==== Provided text ====

I think its supposed to mean any tool proficiencies, not just the class only.

But since whomever wrote this seems to have totally forgotten the crafting rules allready in the PHB and DMG... All bets are off wether they even know theres backgrounds.

Omega

Quote from: Ashakyre;941155I'm thinking about doing an artificer class for my own game so these criticisms are interesting to me. My hunch is that you need to make the building and usage of magic items / artifacts /machines really interesting / vast for the whole business to work.

Unfortunatly thats not what this class is about. Its all wham bam here you go.

But to be fair the character is supposed to be working on this stuff on their off time. Constantly tinkering, experimenting till they hit a breakthrough. Or in the paths cases, gradually concocting more formulas and slowly improving their gun over time.

tenbones

Quote from: Opaopajr;941140I would have made the Artificer a Background focused on Tools and a specialty of easier friendship to fellow professional craftsmen.

Then I would compile new recipe lists by Setting > Tech/Time Period > Racial/Cultural Conceits > Kingdom/Nation/Tribal Preferences. That would give example of how broad, diverse, and juicy you could really make your world. AND it gives reason to travel, to adventure!

Find legendary components! Learn cultural secrets and attitudes! See how new tech solves new problems! Trade, discover, apprentice, collect!

(Or reduce all this into unshared exception-based widgets and compare your PC DPS! whee!)

This is exactly how I would have done it. Now they're churning out these... "Prestige Classes" that do nothing for the system but segregate things further.

ZWEIHÄNDER

YOU get magic spells. And YOU get magic spells. And YOU get magic spells. And YOU get magic spells.

EVERY CLASS GETS MAGIC SPELLS!
[ATTACH=CONFIG]645[/ATTACH]
No thanks.

Omega

Quote from: tenbones;941192This is exactly how I would have done it. Now they're churning out these... "Prestige Classes" that do nothing for the system but segregate things further.

Not yet. But I'd lay good odds someones bitching to have those added in too.

Omega

Quote from: ZWEIHÄNDER;941206YOU get magic spells. And YOU get magic spells. And YOU get magic spells. And YOU get magic spells.

EVERY CLASS GETS MAGIC SPELLS!

Not quite. But damn close. The Barbarian, Fighter and the Rogue are the only ones who dont have magic. Technically the Monk doesnt either.

==== Stored data ====

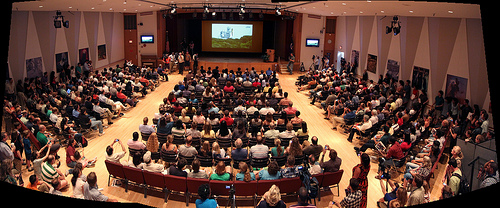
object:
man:
[101, 137, 130, 164]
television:
[210, 24, 255, 53]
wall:
[202, 21, 262, 54]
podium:
[268, 48, 275, 62]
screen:
[197, 17, 266, 57]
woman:
[64, 138, 82, 164]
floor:
[110, 121, 130, 138]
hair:
[145, 132, 160, 152]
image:
[211, 23, 257, 50]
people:
[182, 51, 195, 62]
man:
[445, 158, 463, 200]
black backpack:
[449, 173, 472, 197]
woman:
[232, 160, 259, 182]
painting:
[349, 47, 359, 68]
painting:
[381, 57, 401, 85]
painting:
[363, 51, 377, 74]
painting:
[413, 64, 431, 95]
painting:
[441, 72, 469, 102]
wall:
[333, 12, 494, 113]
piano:
[139, 54, 161, 67]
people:
[217, 120, 233, 139]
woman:
[195, 186, 219, 208]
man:
[39, 153, 68, 191]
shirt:
[39, 161, 59, 186]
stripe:
[43, 162, 58, 177]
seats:
[105, 160, 126, 187]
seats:
[117, 162, 147, 194]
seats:
[141, 170, 173, 200]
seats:
[164, 174, 193, 203]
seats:
[186, 178, 212, 203]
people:
[105, 137, 129, 164]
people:
[127, 154, 145, 169]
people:
[136, 151, 165, 174]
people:
[169, 158, 187, 178]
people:
[187, 160, 207, 180]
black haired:
[404, 130, 412, 143]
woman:
[403, 133, 413, 150]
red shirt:
[401, 141, 413, 151]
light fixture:
[272, 6, 293, 20]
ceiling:
[9, 1, 478, 20]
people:
[209, 160, 233, 181]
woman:
[348, 153, 372, 207]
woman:
[201, 123, 219, 137]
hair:
[218, 121, 231, 137]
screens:
[139, 33, 155, 44]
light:
[384, 15, 406, 38]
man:
[332, 177, 366, 208]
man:
[318, 146, 348, 171]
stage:
[171, 48, 298, 74]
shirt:
[337, 190, 364, 207]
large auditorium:
[2, 0, 482, 205]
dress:
[349, 164, 369, 208]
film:
[212, 23, 258, 49]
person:
[284, 53, 297, 73]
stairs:
[281, 65, 295, 73]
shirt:
[213, 173, 237, 181]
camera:
[112, 138, 120, 145]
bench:
[142, 61, 153, 64]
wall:
[123, 10, 332, 66]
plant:
[276, 50, 284, 58]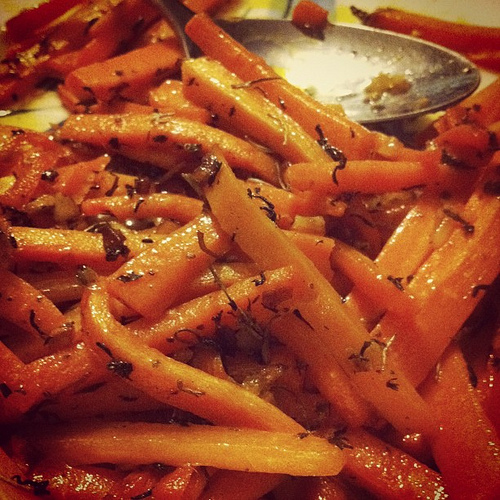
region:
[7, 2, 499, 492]
Cooked range vegetables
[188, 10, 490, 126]
Empty metal dish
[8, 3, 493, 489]
Oily cooked vegetables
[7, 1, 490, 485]
Vegetables cut in large pieces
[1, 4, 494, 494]
Vegetables covered with herbs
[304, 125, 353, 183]
Herb covering vegetables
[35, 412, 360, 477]
Rectangular vegetable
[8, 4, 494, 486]
Orange vegetables seasoned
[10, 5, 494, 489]
Vegetables with covered with some herbs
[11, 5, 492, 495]
Vegetables net to empty dish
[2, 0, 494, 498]
dish of sliced, buttered, herb carrots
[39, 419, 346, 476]
carrot with almost no herbs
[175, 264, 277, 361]
large pieces of herbs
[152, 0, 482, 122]
silver spoon for eating carrots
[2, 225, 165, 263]
horizontal sliced carrot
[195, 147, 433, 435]
sliced carrot laying diagonally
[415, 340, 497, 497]
almost vertical sliced carrot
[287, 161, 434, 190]
short and skinny sliced carrot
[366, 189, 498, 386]
long, fat sliced carrot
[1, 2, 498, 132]
plate showing through carrots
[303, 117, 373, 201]
cooking seasoning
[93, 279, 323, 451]
a yellow pasta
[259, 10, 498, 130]
a sliver spoon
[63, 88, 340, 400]
a bowl of pasta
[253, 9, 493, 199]
pasta on a spoon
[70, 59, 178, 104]
an orange carrot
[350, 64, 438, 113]
green seasoning on a spoon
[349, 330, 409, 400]
green seasoning on some pasta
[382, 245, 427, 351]
green seasoning on a carrot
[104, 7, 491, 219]
a spoon in a bowl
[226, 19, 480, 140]
Spoon with drops on it..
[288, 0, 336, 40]
Carrot, cut in cube.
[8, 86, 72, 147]
Yellow surface under plate.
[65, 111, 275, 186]
Carrot with leafy bits.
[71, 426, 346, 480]
Carrot with almost no leafy bits.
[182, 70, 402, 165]
Carrots side by side.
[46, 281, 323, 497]
Carrots forming vee.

====

* [What to do]
a – List every forum username that appears in the artificer discussion thread, including the names in quoted posts.
b – Extend the artificer discussion thread from the point where it stops.

* [Answers to each task]
a – Omega, Ashakyre, tenbones, Opaopajr, ZWEIHÄNDER

b –
They all though get at least one path that can use a little magic.

Though honestly I prefer this to the alternative of 50 classes.

tenbones

I suspect the impact of 3.x/PF/4e has left an indelible mark on the D&D populace going forward.

I've let that ship sail on without me. The last several UA posts have made my eyebrow twitch at the direction(s) they apparently are considering for 5e. It's like the gravity of the worst parts of 3.x/PF/4e are pulling what seemed to be the stable platform that 5e seemed to promise, back towards the abyss inch by inch.

mAcular Chaotic

Quote from: tenbones;941219I suspect the impact of 3.x/PF/4e has left an indelible mark on the D&D populace going forward.

I've let that ship sail on without me. The last several UA posts have made my eyebrow twitch at the direction(s) they apparently are considering for 5e. It's like the gravity of the worst parts of 3.x/PF/4e are pulling what seemed to be the stable platform that 5e seemed to promise, back towards the abyss inch by inch.

Which UA stuff would you ban from your table?
Battle doesn\'t need a purpose; the battle is its own purpose. You don\'t ask why a plague spreads or a field burns. Don\'t ask why I fight.

Warboss Squee

Quote from: Omega;941210Not quite. But damn close. The Barbarian, Fighter and the Rogue are the only ones who dont have magic. Technically the Monk doesnt either.

They all though get at least one path that can use a little magic.

Though honestly I prefer this to the alternative of 50 classes.

Wait until we get to 50 or sub-classes. Same problem with a different coat of paint. Fuck that noise.

And while we're at it. The Artificer was one of the things holding me back from really pushing for an Eberron game with my group. I could fudge the Dragon Marks and races easily enough, but I wanted that class.

But if my choices are alchemical grenadier or freaking long gunner, my interest has dropped so far as to bit negative numbers.

Omega

Quote from: mAcular Chaotic;941225Which UA stuff would you ban from your table?

Quick example. The Fighter UA introduces the Arcane Archer, Knight, Samurai, and Sharpshooter. Aside from the arcane archer. Why do these others even exist? Cant the fighter be a knight without a whole path?

The Monk has the Kensei and Tranquility paths. Essentially making the monk a Fighter and healer respectively.

Bards get the college of Glamour which is actually pretty interesting, and the college of Whispers which is kinda not.

Clerics get the Forge domain which allows enchanting items for a day, kind of like the Artificer. The Grave, which feels both redundant and could have been called another Life domain. And Protection. Which at least makes some small sense.

And so on.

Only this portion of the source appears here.